Instructions for the task: From the entries below, give the number of lines where the word "based" occurs, and nothing else.

───── Recorded information

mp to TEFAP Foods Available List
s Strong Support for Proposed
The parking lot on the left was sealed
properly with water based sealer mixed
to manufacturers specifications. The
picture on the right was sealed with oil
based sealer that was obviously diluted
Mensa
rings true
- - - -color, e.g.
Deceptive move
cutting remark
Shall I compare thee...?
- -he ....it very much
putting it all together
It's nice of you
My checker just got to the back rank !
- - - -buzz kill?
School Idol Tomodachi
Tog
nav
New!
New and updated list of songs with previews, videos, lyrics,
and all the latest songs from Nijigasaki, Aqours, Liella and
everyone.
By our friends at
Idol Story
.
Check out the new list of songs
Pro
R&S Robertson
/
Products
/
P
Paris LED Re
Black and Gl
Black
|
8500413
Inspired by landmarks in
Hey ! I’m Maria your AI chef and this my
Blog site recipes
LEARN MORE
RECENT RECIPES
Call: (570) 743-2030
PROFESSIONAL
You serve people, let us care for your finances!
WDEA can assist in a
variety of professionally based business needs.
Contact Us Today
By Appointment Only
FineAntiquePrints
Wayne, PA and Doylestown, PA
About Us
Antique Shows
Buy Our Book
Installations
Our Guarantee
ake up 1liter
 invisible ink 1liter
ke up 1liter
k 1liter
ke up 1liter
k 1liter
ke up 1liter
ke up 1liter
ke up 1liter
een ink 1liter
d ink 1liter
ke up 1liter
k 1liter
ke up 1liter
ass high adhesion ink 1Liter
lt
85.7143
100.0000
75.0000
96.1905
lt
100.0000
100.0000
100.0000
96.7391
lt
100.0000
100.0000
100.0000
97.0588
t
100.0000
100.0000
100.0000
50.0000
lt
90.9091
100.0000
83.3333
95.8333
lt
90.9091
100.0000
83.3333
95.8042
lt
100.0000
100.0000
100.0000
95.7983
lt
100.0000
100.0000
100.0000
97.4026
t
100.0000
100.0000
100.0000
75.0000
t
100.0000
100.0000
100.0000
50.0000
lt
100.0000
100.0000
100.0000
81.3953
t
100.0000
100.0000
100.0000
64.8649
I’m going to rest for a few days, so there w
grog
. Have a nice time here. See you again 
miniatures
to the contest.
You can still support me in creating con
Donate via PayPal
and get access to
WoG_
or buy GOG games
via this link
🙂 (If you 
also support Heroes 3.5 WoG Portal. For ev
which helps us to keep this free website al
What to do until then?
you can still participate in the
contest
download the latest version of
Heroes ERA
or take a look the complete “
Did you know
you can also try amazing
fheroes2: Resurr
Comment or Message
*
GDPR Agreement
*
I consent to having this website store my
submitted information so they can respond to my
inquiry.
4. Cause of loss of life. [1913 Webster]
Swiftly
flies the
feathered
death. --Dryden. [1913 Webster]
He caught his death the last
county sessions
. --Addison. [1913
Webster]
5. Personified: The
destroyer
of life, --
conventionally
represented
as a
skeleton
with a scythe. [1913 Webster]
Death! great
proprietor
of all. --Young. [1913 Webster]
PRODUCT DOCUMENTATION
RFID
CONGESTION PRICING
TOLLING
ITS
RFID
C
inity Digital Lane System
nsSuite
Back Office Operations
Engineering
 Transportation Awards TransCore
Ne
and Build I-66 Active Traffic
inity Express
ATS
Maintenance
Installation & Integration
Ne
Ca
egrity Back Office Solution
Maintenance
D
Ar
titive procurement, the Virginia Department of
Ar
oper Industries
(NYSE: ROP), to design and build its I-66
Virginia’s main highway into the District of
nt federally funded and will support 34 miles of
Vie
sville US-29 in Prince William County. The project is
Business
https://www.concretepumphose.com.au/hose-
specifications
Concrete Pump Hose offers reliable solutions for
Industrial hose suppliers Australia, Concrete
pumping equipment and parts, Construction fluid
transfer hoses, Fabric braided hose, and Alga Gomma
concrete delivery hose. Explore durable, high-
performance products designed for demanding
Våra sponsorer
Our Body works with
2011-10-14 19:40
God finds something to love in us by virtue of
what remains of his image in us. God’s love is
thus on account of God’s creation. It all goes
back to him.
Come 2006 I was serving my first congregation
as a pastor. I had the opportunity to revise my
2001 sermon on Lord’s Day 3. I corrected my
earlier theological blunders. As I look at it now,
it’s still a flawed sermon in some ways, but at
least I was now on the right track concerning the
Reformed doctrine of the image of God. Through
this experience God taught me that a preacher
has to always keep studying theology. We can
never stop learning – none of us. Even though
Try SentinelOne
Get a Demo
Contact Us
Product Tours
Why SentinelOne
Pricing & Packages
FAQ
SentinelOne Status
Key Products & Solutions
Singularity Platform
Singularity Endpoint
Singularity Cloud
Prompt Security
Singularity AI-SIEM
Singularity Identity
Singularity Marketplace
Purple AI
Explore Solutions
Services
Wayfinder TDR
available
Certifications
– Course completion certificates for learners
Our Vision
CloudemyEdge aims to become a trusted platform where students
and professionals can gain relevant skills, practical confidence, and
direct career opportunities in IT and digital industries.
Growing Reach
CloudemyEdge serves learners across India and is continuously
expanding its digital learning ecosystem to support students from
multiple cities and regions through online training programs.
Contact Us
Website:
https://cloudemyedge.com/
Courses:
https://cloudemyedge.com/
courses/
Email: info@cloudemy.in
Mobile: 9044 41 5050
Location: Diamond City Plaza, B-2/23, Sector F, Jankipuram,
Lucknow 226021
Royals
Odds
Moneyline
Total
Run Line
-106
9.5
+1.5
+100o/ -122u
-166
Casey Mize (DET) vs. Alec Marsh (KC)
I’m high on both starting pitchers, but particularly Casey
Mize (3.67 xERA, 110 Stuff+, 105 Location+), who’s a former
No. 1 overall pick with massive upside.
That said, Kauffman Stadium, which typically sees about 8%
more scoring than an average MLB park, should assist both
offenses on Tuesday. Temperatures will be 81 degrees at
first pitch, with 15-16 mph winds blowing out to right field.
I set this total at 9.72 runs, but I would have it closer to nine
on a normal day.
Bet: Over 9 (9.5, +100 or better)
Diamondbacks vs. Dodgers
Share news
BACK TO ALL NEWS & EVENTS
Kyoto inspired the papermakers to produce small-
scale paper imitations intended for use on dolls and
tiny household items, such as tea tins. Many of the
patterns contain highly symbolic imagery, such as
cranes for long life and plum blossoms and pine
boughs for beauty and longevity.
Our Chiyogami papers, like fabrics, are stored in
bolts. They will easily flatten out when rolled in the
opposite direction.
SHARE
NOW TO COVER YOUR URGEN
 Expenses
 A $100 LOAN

──────────

The answer: 3